My Gun Is Quick – Mickey Spillane

My Gun Is Quick – Written in 1950, I’m reading from the New American Library edition published in 2001, 190 pages.

As the novel opens we find Mike stopping at a diner in the wee hours of the morning where he chats up a red head whose currently prostituting to make ends meet. He sees something honorable in the kid and invests some of the profit he’s just made on a case. He gives her some dough to get a new outfit, get a new job and a new lease on life. The next day she’s found dead, apparently by an accident but Mike sees it otherwise. He takes to the streets uncovering a city wide prostitution ring and dispensing cold hard justice along the way to finding her killer.

This novel tells a story whose central theme appears to be the potential for redemption in a gritty city pulled out from under you at the last second. Nancy, the redhead could have made it if crime hadn’t caught up with her. Lola, another central character who Mike encounters seems well on the way to redemption until her young life was snuffed out too.
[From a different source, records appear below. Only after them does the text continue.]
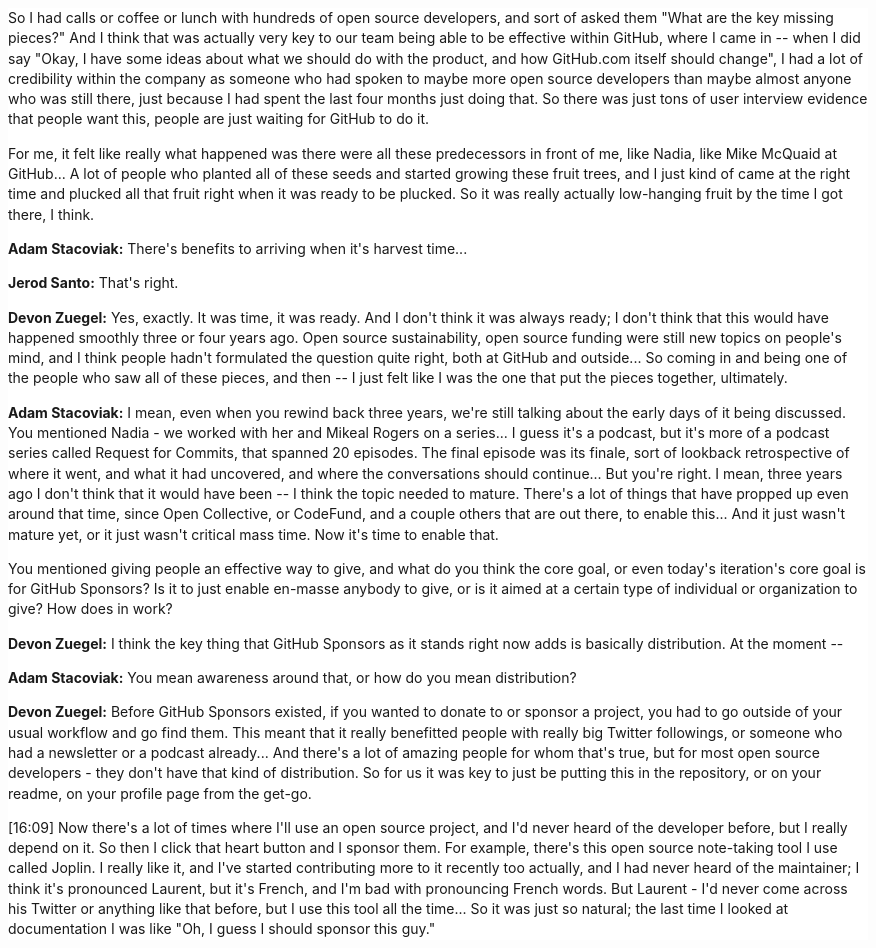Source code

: So I had calls or coffee or lunch with hundreds of open source developers, and sort of asked them &quot;What are the key missing pieces?&quot; And I think that was actually very key to our team being able to be effective within GitHub, where I came in -- when I did say &quot;Okay, I have some ideas about what we should do with the product, and how GitHub.com itself should change&quot;, I had a lot of credibility within the company as someone who had spoken to maybe more open source developers than maybe almost anyone who was still there, just because I had spent the last four months just doing that. So there was just tons of user interview evidence that people want this, people are just waiting for GitHub to do it.

For me, it felt like really what happened was there were all these predecessors in front of me, like Nadia, like Mike McQuaid at GitHub... A lot of people who planted all of these seeds and started growing these fruit trees, and I just kind of came at the right time and plucked all that fruit right when it was ready to be plucked. So it was really actually low-hanging fruit by the time I got there, I think.

**Adam Stacoviak:** There&#39;s benefits to arriving when it&#39;s harvest time...

**Jerod Santo:** That&#39;s right.

**Devon Zuegel:** Yes, exactly. It was time, it was ready. And I don&#39;t think it was always ready; I don&#39;t think that this would have happened smoothly three or four years ago. Open source sustainability, open source funding were still new topics on people&#39;s mind, and I think people hadn&#39;t formulated the question quite right, both at GitHub and outside... So coming in and being one of the people who saw all of these pieces, and then -- I just felt like I was the one that put the pieces together, ultimately.

**Adam Stacoviak:** I mean, even when you rewind back three years, we&#39;re still talking about the early days of it being discussed. You mentioned Nadia - we worked with her  and Mikeal Rogers on a series... I guess it&#39;s a podcast, but it&#39;s more of a podcast series called Request for Commits, that spanned 20 episodes. The final episode was its finale, sort of lookback retrospective of where it went, and what it had uncovered, and where the conversations should continue... But you&#39;re right. I mean, three years ago I don&#39;t think that it would have been -- I think the topic needed to mature. There&#39;s a lot of things that have propped up even around that time, since Open Collective, or CodeFund, and a couple others that are out there, to enable this... And it just wasn&#39;t mature yet, or it just wasn&#39;t critical mass time. Now it&#39;s time to enable that.

You mentioned giving people an effective way to give, and what do you think the core goal, or  even today&#39;s iteration&#39;s core goal is for GitHub Sponsors?  Is it to just enable en-masse anybody to give, or is it aimed at a certain type of individual or organization to give? How does in work?

**Devon Zuegel:** I think the key thing that GitHub Sponsors as it stands right now adds is basically distribution. At the moment --

**Adam Stacoviak:** You mean awareness around that, or how do you mean distribution?

**Devon Zuegel:** Before GitHub Sponsors existed, if you wanted to donate to or sponsor a project, you had to go outside of your usual workflow and go find them. This meant that it really benefitted people with really big Twitter followings, or someone who had a newsletter or a podcast already... And there&#39;s a lot of amazing people for whom that&#39;s true, but for most open source developers - they don&#39;t have that kind of distribution. So for us it was key to just be putting this in the repository, or on your readme, on your profile page from the get-go.

\[16:09\] Now there&#39;s a lot of times where I&#39;ll use an open source project, and I&#39;d never heard of the developer before, but I really depend on it. So then I click that heart button and I sponsor them. For example, there&#39;s this open source note-taking tool I use called Joplin. I really like it, and I&#39;ve started contributing more to it recently too actually, and I had never heard of the maintainer; I think it&#39;s pronounced Laurent, but it&#39;s French, and I&#39;m bad with pronouncing French words. But Laurent - I&#39;d never come across his Twitter or anything like that before, but I use this tool all the time... So it was just so natural; the last time I looked at documentation I was like &quot;Oh, I guess I should sponsor this guy.&quot;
Even Ann who was going to take the cash a blow town, got herself whacked before she could cash the check.

Following up on leads, Mike encounters a wealthy elderly gentleman, the last survivor of his line, erecting a memorial to himself. While Mike explains what information he needs and the nature of the case, the gentleman is moved by Mike’s story feels a renewal of faith in human kindness… and insists on financing Mike mission to find the identity of the redhead, as its unknown to us at the start…

It’s here as the old man discusses the futility of wealthy the Mike offers his insight on what makes a detective.

I nodded, blowing a streamer of smoke at the ceiling, ‘Money is great. Mr. Berin, but sometimes a guy gets pretty damn sore and money doesn’t matter any more. A guy can get just plain curious, too… and money doesn’t matter then either.’

What follows Mike all through the story, like a dog with the sent of a fox, snapping at his heels is this indignation. He isn’t concerned with the ‘big picture’ prostitution ring that his investigation appears to be unearthing. He leaves that to the press and the police to clean up. No, his mission is a personal vendetta… He took up a cause, to give a young deserving lady a chance at redemption and some one… some scum, stole that from her just as it was about to bear fruit.
It’s this feeling of ‘making it personal’ that builds an intimacy with this reader… I feel for these guys and dolls of the noir city.